GOAL OF THE EXERCISE:
Copy the data below line for line, with every character unchanged.
■ ■ ■
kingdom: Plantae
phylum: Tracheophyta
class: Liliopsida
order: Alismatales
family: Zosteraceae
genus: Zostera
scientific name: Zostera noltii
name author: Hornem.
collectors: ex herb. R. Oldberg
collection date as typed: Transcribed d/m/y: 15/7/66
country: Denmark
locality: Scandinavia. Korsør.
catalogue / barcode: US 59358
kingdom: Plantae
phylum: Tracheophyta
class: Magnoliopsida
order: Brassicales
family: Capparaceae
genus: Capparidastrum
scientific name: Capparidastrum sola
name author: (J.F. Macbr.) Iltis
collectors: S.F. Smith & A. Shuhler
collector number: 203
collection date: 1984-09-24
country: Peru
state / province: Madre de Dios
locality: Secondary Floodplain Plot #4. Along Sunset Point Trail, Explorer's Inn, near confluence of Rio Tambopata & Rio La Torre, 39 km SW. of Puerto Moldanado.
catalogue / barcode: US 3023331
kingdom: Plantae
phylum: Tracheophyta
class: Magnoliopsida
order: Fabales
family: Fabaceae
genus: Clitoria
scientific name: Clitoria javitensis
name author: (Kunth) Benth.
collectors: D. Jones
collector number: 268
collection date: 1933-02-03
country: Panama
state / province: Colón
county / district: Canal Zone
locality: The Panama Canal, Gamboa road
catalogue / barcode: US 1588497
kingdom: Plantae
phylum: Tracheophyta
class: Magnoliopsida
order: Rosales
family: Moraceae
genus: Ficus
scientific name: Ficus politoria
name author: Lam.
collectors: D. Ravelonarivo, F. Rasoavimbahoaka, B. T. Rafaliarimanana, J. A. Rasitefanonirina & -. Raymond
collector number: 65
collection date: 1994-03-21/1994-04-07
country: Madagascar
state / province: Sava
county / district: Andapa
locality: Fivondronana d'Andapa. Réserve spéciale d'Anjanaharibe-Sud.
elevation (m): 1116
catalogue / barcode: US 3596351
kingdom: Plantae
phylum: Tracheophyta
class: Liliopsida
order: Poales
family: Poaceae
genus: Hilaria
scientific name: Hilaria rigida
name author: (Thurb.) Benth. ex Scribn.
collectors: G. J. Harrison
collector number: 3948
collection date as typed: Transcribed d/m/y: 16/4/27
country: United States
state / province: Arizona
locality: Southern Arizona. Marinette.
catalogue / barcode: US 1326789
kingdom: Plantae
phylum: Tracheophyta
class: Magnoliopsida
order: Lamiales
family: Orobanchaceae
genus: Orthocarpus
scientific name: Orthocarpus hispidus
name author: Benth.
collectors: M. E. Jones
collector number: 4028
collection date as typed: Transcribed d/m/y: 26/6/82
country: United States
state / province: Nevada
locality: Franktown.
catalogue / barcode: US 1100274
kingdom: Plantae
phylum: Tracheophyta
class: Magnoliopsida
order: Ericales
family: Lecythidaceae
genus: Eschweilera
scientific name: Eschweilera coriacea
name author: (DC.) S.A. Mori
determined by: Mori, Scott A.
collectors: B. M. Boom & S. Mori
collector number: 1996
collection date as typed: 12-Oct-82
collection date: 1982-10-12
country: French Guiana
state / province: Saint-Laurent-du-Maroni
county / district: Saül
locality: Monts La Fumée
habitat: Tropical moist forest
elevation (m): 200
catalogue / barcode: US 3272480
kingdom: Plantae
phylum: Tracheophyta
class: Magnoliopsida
■ ■ ■
SOLUTION:
kingdom: Plantae
phylum: Tracheophyta
class: Liliopsida
order: Alismatales
family: Zosteraceae
genus: Zostera
scientific name: Zostera noltii
name author: Hornem.
collectors: ex herb. R. Oldberg
collection date as typed: Transcribed d/m/y: 15/7/66
country: Denmark
locality: Scandinavia. Korsør.
catalogue / barcode: US 59358
kingdom: Plantae
phylum: Tracheophyta
class: Magnoliopsida
order: Brassicales
family: Capparaceae
genus: Capparidastrum
scientific name: Capparidastrum sola
name author: (J.F. Macbr.) Iltis
collectors: S.F. Smith & A. Shuhler
collector number: 203
collection date: 1984-09-24
country: Peru
state / province: Madre de Dios
locality: Secondary Floodplain Plot #4. Along Sunset Point Trail, Explorer's Inn, near confluence of Rio Tambopata & Rio La Torre, 39 km SW. of Puerto Moldanado.
catalogue / barcode: US 3023331
kingdom: Plantae
phylum: Tracheophyta
class: Magnoliopsida
order: Fabales
family: Fabaceae
genus: Clitoria
scientific name: Clitoria javitensis
name author: (Kunth) Benth.
collectors: D. Jones
collector number: 268
collection date: 1933-02-03
country: Panama
state / province: Colón
county / district: Canal Zone
locality: The Panama Canal, Gamboa road
catalogue / barcode: US 1588497
kingdom: Plantae
phylum: Tracheophyta
class: Magnoliopsida
order: Rosales
family: Moraceae
genus: Ficus
scientific name: Ficus politoria
name author: Lam.
collectors: D. Ravelonarivo, F. Rasoavimbahoaka, B. T. Rafaliarimanana, J. A. Rasitefanonirina & -. Raymond
collector number: 65
collection date: 1994-03-21/1994-04-07
country: Madagascar
state / province: Sava
county / district: Andapa
locality: Fivondronana d'Andapa. Réserve spéciale d'Anjanaharibe-Sud.
elevation (m): 1116
catalogue / barcode: US 3596351
kingdom: Plantae
phylum: Tracheophyta
class: Liliopsida
order: Poales
family: Poaceae
genus: Hilaria
scientific name: Hilaria rigida
name author: (Thurb.) Benth. ex Scribn.
collectors: G. J. Harrison
collector number: 3948
collection date as typed: Transcribed d/m/y: 16/4/27
country: United States
state / province: Arizona
locality: Southern Arizona. Marinette.
catalogue / barcode: US 1326789
kingdom: Plantae
phylum: Tracheophyta
class: Magnoliopsida
order: Lamiales
family: Orobanchaceae
genus: Orthocarpus
scientific name: Orthocarpus hispidus
name author: Benth.
collectors: M. E. Jones
collector number: 4028
collection date as typed: Transcribed d/m/y: 26/6/82
country: United States
state / province: Nevada
locality: Franktown.
catalogue / barcode: US 1100274
kingdom: Plantae
phylum: Tracheophyta
class: Magnoliopsida
order: Ericales
family: Lecythidaceae
genus: Eschweilera
scientific name: Eschweilera coriacea
name author: (DC.) S.A. Mori
determined by: Mori, Scott A.
collectors: B. M. Boom & S. Mori
collector number: 1996
collection date as typed: 12-Oct-82
collection date: 1982-10-12
country: French Guiana
state / province: Saint-Laurent-du-Maroni
county / district: Saül
locality: Monts La Fumée
habitat: Tropical moist forest
elevation (m): 200
catalogue / barcode: US 3272480
kingdom: Plantae
phylum: Tracheophyta
class: Magnoliopsida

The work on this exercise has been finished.